Elon Musk makes $43 Billion offer for private buyout of Twitter

It used to be that free speech ended right around the analogy of walking into a crowded theater and shouting "fire" when there was no fire. Now I'm not sure even that low bar hasn't been dropped. Part of the problem is that our population has no sense of context. Many take at face value some idiot's post on FB about how great it was 4 years a go when gas was 1.99, but lose the context of a pandemic lockdown in place. Said idiot garnishes hundreds or thousands of "likes" from other idiots.

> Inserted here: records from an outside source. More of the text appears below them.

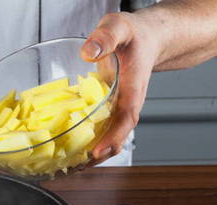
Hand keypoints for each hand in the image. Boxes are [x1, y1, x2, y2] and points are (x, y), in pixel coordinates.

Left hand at [81, 12, 159, 164]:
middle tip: (76, 166)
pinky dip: (88, 141)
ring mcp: (119, 108)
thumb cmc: (134, 34)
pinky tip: (70, 149)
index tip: (97, 151)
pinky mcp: (110, 108)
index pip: (126, 118)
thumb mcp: (119, 27)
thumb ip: (106, 36)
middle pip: (117, 136)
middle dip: (100, 155)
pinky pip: (101, 129)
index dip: (113, 137)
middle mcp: (127, 103)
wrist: (147, 37)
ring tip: (70, 166)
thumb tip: (89, 52)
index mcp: (133, 88)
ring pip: (109, 136)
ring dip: (93, 154)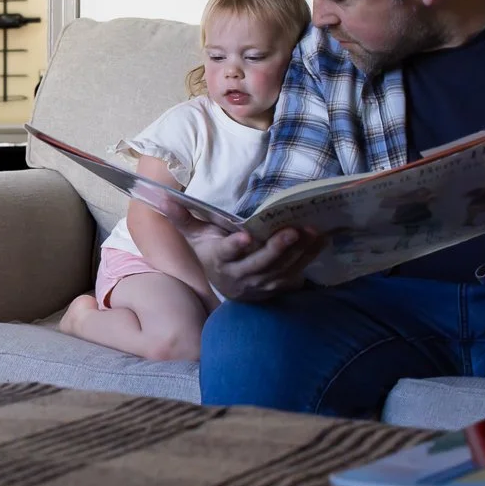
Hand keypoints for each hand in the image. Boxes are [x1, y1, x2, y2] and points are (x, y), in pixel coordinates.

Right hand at [152, 195, 319, 300]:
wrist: (227, 285)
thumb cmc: (211, 253)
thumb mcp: (195, 236)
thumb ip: (182, 217)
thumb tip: (163, 198)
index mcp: (219, 261)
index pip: (226, 254)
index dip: (235, 246)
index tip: (245, 237)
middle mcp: (240, 276)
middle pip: (260, 264)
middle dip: (277, 248)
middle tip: (293, 231)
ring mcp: (261, 284)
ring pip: (282, 269)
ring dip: (300, 252)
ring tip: (313, 232)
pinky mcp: (277, 287)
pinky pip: (296, 273)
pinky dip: (310, 257)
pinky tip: (321, 241)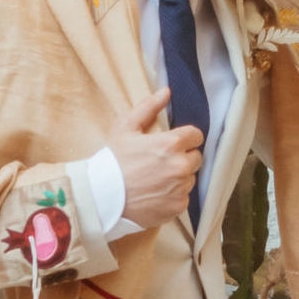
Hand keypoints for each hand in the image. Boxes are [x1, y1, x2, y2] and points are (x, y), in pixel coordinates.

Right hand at [108, 89, 202, 223]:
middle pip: (196, 158)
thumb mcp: (125, 127)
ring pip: (190, 179)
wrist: (101, 197)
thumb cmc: (112, 160)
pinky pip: (183, 197)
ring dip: (178, 177)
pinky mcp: (177, 207)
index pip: (196, 136)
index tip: (174, 142)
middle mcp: (181, 166)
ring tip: (156, 179)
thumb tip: (167, 92)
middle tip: (162, 162)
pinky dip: (173, 195)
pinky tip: (155, 193)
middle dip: (183, 157)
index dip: (186, 138)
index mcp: (171, 144)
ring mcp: (180, 189)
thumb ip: (149, 107)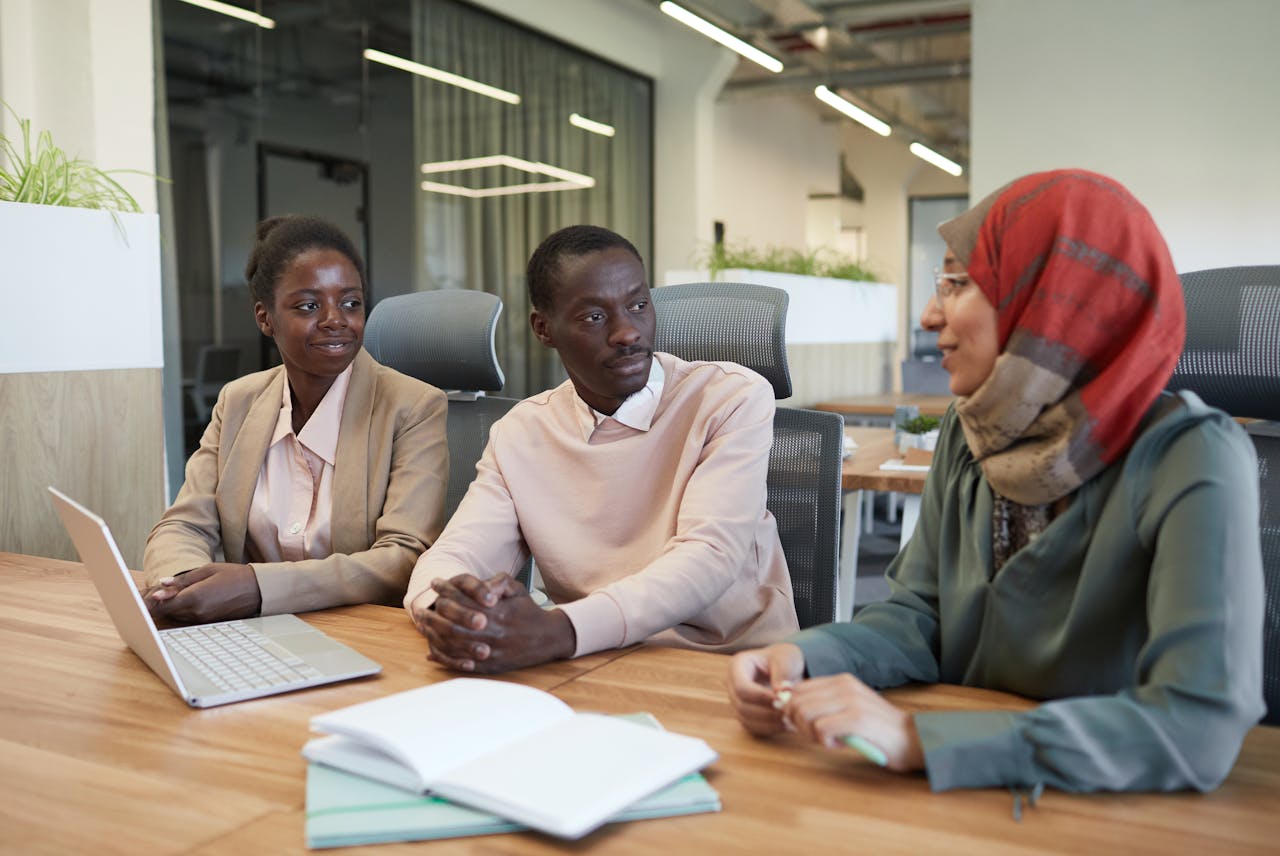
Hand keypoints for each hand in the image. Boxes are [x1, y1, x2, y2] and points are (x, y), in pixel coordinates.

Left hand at [143, 563, 261, 624]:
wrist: (258, 591)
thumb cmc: (234, 576)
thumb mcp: (208, 570)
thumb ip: (183, 580)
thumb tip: (162, 584)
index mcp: (195, 597)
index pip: (162, 603)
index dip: (149, 599)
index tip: (142, 594)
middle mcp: (196, 612)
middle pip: (166, 610)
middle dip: (158, 601)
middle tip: (151, 590)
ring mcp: (202, 619)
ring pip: (176, 614)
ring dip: (170, 605)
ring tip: (168, 593)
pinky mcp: (207, 622)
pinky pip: (187, 617)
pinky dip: (182, 609)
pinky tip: (185, 599)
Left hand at [416, 574, 575, 673]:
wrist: (548, 638)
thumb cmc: (529, 611)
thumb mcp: (518, 589)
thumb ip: (499, 582)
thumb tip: (480, 583)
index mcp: (498, 612)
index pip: (464, 600)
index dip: (447, 590)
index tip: (435, 583)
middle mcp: (492, 632)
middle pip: (454, 624)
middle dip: (434, 614)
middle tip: (422, 607)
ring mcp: (490, 651)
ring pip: (455, 644)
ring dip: (435, 635)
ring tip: (423, 625)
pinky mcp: (490, 665)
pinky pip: (462, 663)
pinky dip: (445, 658)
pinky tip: (432, 651)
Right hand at [727, 643, 805, 735]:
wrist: (786, 666)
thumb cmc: (784, 657)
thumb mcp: (786, 657)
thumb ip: (783, 673)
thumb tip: (781, 693)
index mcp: (737, 665)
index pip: (741, 687)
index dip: (760, 697)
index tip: (782, 700)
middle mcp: (732, 684)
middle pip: (742, 705)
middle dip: (766, 712)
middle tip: (789, 713)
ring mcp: (737, 701)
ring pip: (746, 719)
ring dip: (769, 723)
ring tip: (790, 720)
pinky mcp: (746, 714)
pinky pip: (753, 727)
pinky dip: (770, 729)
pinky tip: (787, 725)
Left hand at [779, 673, 924, 771]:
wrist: (913, 739)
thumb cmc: (877, 729)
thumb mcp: (849, 708)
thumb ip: (824, 705)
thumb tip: (789, 709)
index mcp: (841, 680)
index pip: (799, 689)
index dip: (793, 709)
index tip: (804, 726)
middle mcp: (845, 686)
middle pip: (797, 702)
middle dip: (799, 724)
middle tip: (817, 736)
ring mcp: (851, 701)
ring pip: (806, 714)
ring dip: (812, 733)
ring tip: (830, 740)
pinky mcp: (857, 719)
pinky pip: (822, 729)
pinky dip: (825, 742)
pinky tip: (839, 744)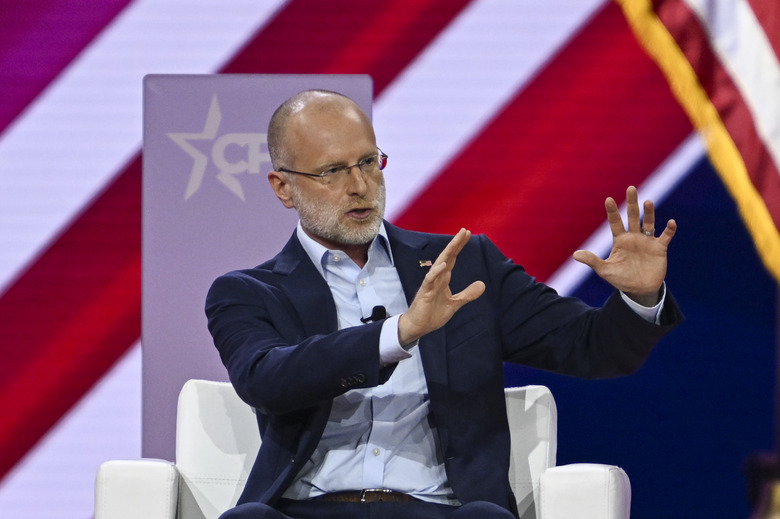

The thing is, 'you can't shout fire in a crowded theater' never really was the law - that was dicta from a Supreme Court case in 1921 about the Espionage Act and Justice Holmes was musing generally about the limits of free speech in a case where the Court upheld the arrest for violating the act with conduct (demonstrating against the draft) that would easily be considered free political speech by modern standards. I think it has stuck in the minds of people for generations because it's easy to understand and it's sensible . . . but it isn't really accurate as to the First Amendment when it comes to problematic misinformation. It's highly contextual.

The actual legal standard comes from a 1969 case that involved the arrest of KKK members in Ohio. In Brandenburg, the Court ruled that the standard for when violent speech is no longer protected by the First Amendment is when it is “directed to inciting or producing imminent lawless action and is likely to incite or produce such action”. Imminent is the key term - it can't be some generalized notion of violence.